BMW’s CE 02 scooter will tug your heartstrings, drain your wallet

AI SaaS

A man rides a small electric scooter in the rain
Enlarge / It wasn’t the best weather for riding, but we braved the elements anyway to try out this adorable-looking machine.

Daniel Kraus for BMW

While I wouldn’t say the BMW CE 02 has universal appeal, there is something incredibly compelling about the thing. It doesn’t matter if you’ve ever thrown a leg over a motorcycle or scooter or whether a two-wheeled means of conveyance makes any sense for your mobility needs.

Take one look, and you’ll probably want one.

Unfortunately, reading the particulars of the bike reduces its appeal dramatically. With a top speed of just 59 mph (95 km/h), a range of only 56 miles (90 km), and a recoil-generating base price of $7,599, the CE 02 is a tricky proposition.

But none of that answers the key question that has been on my mind ever since BMW started showing off the CE 02 as a concept back in 2021: Could this little bike actually be fun to ride? On a windy, rainy day in Portugal, I finally got a chance to find out.

The CE 02 makes just 15 hp (11 kW) and 41 lb-ft (56 Nm) of torque from an electric motor that drives the 14-inch rear wheel. That size is a bit particular, splitting the difference between a typical scooter and a typical motorcycle. That, though, is in keeping with the rest of this genre-defying bike.

BMW says this is a new category of two-wheeled mobility, which it calls “eParkourer.” As I can’t see that term catching on, I’ll just call it its own thing. Regardless, in the US at least, it is a thing that will require a motorcycle license.

The CE 02's handlebars and controls.
Enlarge / The CE 02’s handlebars and controls.

BMW

Is it quick enough and sharp enough to charm someone used to riding a proper motorcycle with some multiple of the CE 02’s power and top speed? It helps if you’re a tech-friendly sort of rider. The CE 02 has a greater-than-average selection of buttons to fiddle with. Though the LCD display is diminutive, at just 3.5 inches on the diagonal, the CE 02 offers plenty of features through buttons under left and right thumbs.

But that’s just the beginning. Connect a smartphone, and you can control that, too, within the BMW Motorrad Connected app at least. You can cue up custom routes to share with friends and even look up weather forecasts ahead of your ride. (The phone I tested this with was without a local SIM, so I couldn’t sample this particular feature, but then, I wouldn’t have liked what it had to say anyway.)

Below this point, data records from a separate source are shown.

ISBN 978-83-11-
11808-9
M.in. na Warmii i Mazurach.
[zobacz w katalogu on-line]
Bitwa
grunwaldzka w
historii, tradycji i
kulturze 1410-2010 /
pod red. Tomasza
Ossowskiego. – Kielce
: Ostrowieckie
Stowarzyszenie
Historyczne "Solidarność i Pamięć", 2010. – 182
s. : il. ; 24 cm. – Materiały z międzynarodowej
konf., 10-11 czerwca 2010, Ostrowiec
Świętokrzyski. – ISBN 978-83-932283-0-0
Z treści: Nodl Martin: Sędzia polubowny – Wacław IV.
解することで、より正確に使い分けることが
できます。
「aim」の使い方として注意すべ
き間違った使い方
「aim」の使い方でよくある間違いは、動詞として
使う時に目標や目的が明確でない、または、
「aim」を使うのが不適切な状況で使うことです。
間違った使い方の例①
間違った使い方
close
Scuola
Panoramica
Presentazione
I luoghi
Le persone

After a few minutes in the saddle, it’s all intuitive enough, and the major controls (lights, horn, turn signal) are where you expect them. Only the mode button, down low on the right, is an awkward reach.

There are three modes available: Flow, Surf, and Flash. I confess I had to run through them all a few times before I could tell the difference. With just 15 hp on tap, no amount of toggling will make this feel like a rocket ship. The changes are nuanced, with Flash giving a sharper bite to the throttle, helping it get moving somewhat more quickly.

Regardless of mode, once you’re above 30 mph (48 km/h) there’s not much acceleration left. This should be no surprise given you’re already more than halfway to the CE 02’s terminal velocity.

The more significant change between these modes is regenerative braking. On Surf, regen is disabled, thus leading to its namesake floating feel. I like a lot of regen, so I quickly settled on Flash, which has the sharpest acceleration and regen. It’s not quite a one-pedal mode, as you’ll need to grab the brake to come to a stop and stay there, but it’s close.